▶ [Work request] Print a faithful copy of the data below, word for word, with the pictures left out.

▶ [Data section]
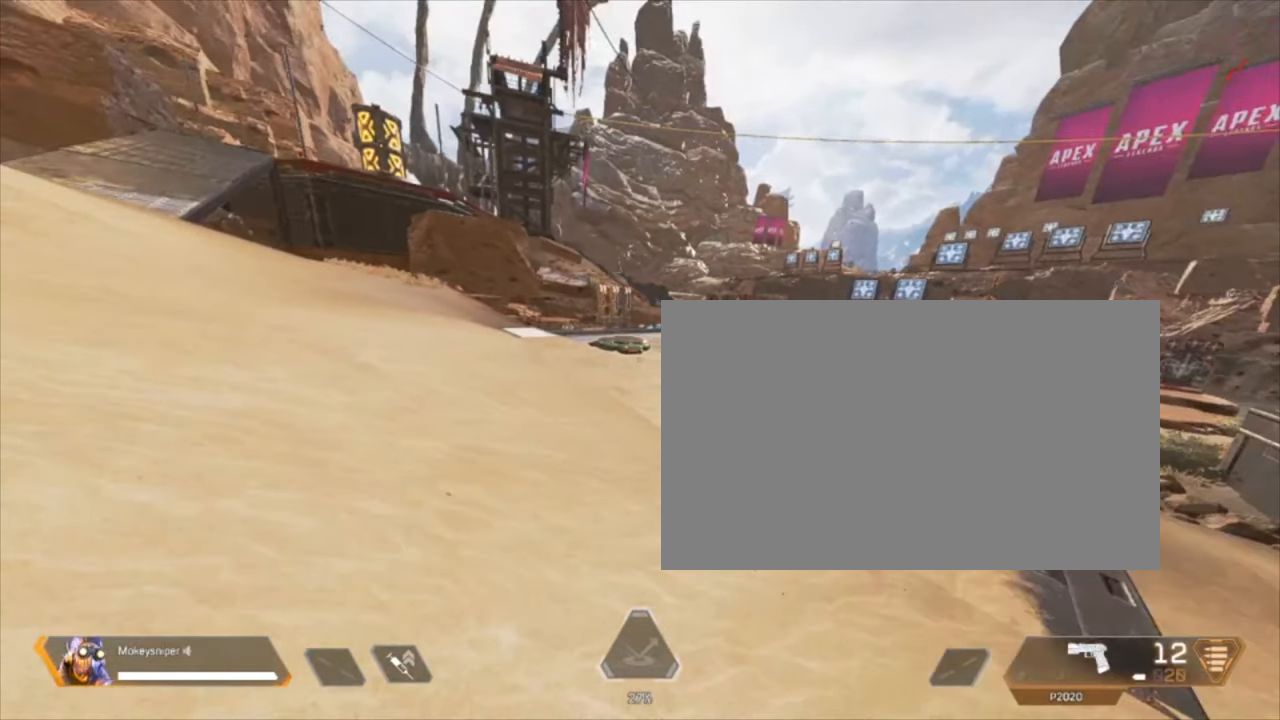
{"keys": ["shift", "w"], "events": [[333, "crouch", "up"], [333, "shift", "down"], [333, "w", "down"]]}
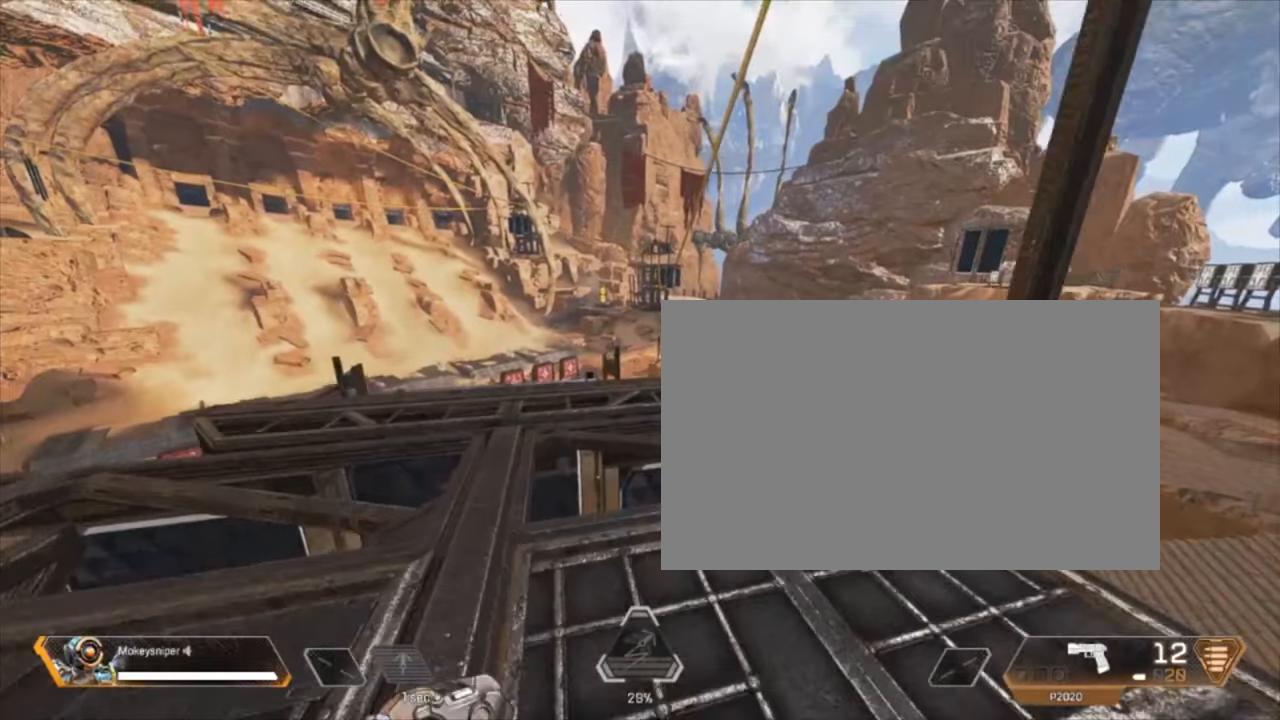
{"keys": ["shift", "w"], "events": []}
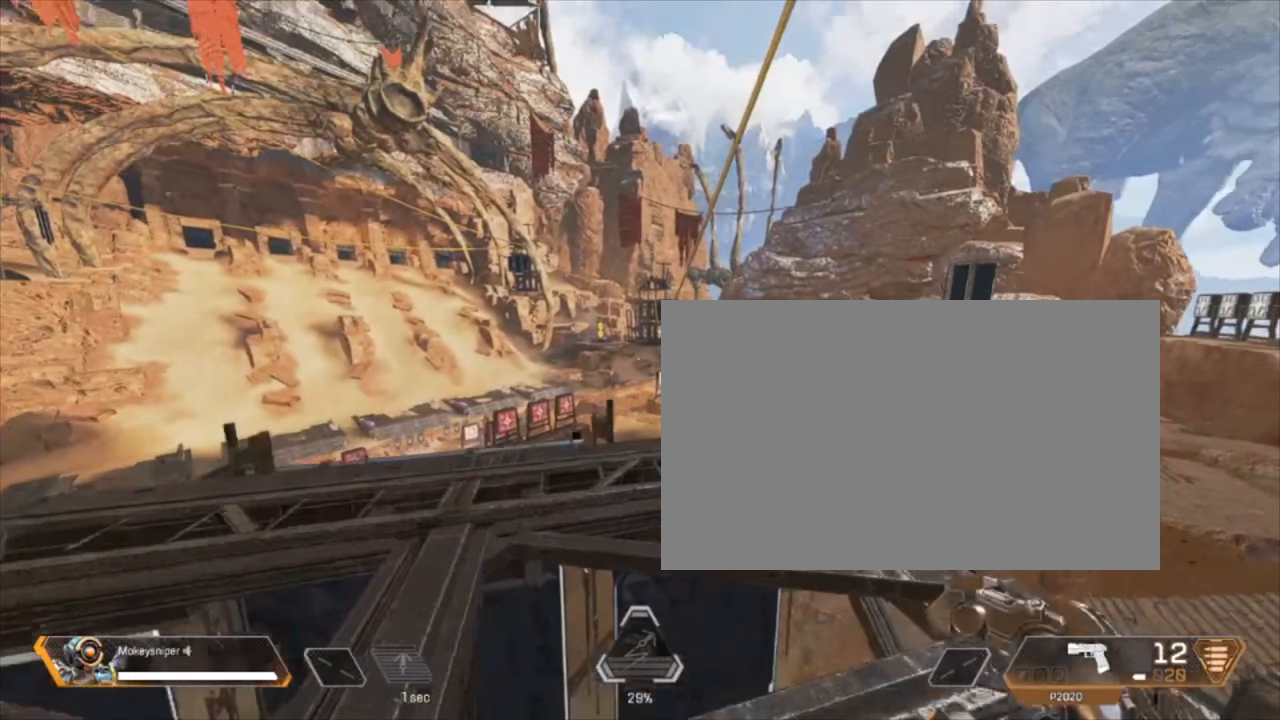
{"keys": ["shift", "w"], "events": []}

▶ [Answer box]
{"keys": ["shift", "w"], "events": [[333, "crouch", "up"], [333, "shift", "down"], [333, "w", "down"]]}
{"keys": ["shift", "w"], "events": []}
{"keys": ["shift", "w"], "events": []}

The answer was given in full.